Upsetting her parents (Ashley Judd and Tony Goldwyn), Tris chooses Dauntless while her brother Caleb (Ansel Elgort) chooses Erudite, the faction that is all business and led by Jeanine Matthews (Kate Winslet), who is quite good as a villain here. As soon as Tris joins her new faction, she and the rest of the recruits start training in the underground tunnels of a train line which is now home to the Dauntless. Since the Dauntless are the “police” of this new world, there is a lot of physical training to go through, which is led by Eric (Jai Courtney), a rough no-non-sense man who would kill his best friend in a blink of an eye. After the first hour of Tris going through physical exercises that would make a marine think twice and some full-contact fights with the other recruits, Tris realizes there is something much more sinister at work here than protecting the people.
One of the leaders of Dauntless is called Four (Theo James), and notices something different about Tris on how’s she’ not like the rest. Four administers a series of more hallucinogenic tests to look for her fears and to see how she deals with these situations. But her test results always prove that she is a Divergent, but of course Four and Tris are attracted to each other so nobody finds out. We come to find out half way through the film that the Erudite faction is planning a takeover Nazi-Germany style by drugging the Dauntless into soldiers and killing every man, woman, and child that belongs to the Abnegation faction. Now Four and Tris must make out and destroy the Erudite faction’s plans before blood is shed, all while they are under everyone’s radar.

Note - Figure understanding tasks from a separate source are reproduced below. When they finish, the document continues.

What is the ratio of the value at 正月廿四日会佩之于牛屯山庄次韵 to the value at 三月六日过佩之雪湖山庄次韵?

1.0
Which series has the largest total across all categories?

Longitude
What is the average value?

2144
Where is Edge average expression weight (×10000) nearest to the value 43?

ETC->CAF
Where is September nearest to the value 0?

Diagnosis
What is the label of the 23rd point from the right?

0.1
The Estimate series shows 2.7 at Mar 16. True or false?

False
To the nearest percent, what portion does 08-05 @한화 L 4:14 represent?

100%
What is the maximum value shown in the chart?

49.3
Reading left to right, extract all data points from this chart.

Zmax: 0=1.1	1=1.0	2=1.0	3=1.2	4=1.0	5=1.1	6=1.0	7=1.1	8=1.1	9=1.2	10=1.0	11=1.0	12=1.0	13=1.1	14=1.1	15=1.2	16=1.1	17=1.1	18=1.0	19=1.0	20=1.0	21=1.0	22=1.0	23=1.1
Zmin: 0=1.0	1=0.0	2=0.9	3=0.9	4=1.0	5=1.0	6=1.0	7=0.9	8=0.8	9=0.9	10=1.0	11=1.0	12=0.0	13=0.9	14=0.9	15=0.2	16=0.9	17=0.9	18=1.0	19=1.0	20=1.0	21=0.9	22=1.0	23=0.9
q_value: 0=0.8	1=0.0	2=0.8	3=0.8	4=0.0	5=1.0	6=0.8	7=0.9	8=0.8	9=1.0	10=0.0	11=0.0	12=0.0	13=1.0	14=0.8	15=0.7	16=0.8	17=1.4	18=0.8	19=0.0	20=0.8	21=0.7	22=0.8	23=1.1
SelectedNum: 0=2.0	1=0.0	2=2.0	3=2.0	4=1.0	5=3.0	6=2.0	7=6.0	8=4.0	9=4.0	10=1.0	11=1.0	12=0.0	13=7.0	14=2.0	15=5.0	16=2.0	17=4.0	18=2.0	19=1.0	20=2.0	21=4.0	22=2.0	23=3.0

This PG-13 movie never gets to gritty for people under thirteen, but it so desperately wants to be that. The interactions between the characters are clumsy and are not given enough time to feel any real emotion for when something drastic happens with the exception of Tris. There aren’t really a whole lot of good fight scenes or big special effects either. This first installment in the ‘Divergent‘ series seemed like one big 2.5 hour set-up for something bigger, that ultimately won’t pay off. Woodley and Winslet are the best here as Winsley delivers her character with a vicious angle and Woodley gives a great and charming performance like she always does. A lot of people are saying that Theo James turns in a great performance here, but they are all wrong. His performance is one-note, boring, and has no energy. If this movie was James’s demo reel, I would not cast him in anything in the future. Miles Teller, Jai Courtney, Mekhi Phifer, and Zoe Kravitz all turn up here as well, but aren’t given a whole lot of screen time. But Teller as always is hilarious and great on-screen.
The filming isn’t that great either and seems like a paint-by-the-numbers shooting script than anything that would force us to think or entertain. The score by Junkie XL is uninspired even though Hans Zimmer was credited as an executive score producer, and it never adds to any emotion or suspense happening on-screen. I hope the second film is leaps and bounds better than this first one, because I’m sure it will lose steam very fast at the box office with this type of filmmaking. I guess ‘Divergent‘ has nowhere to go but up.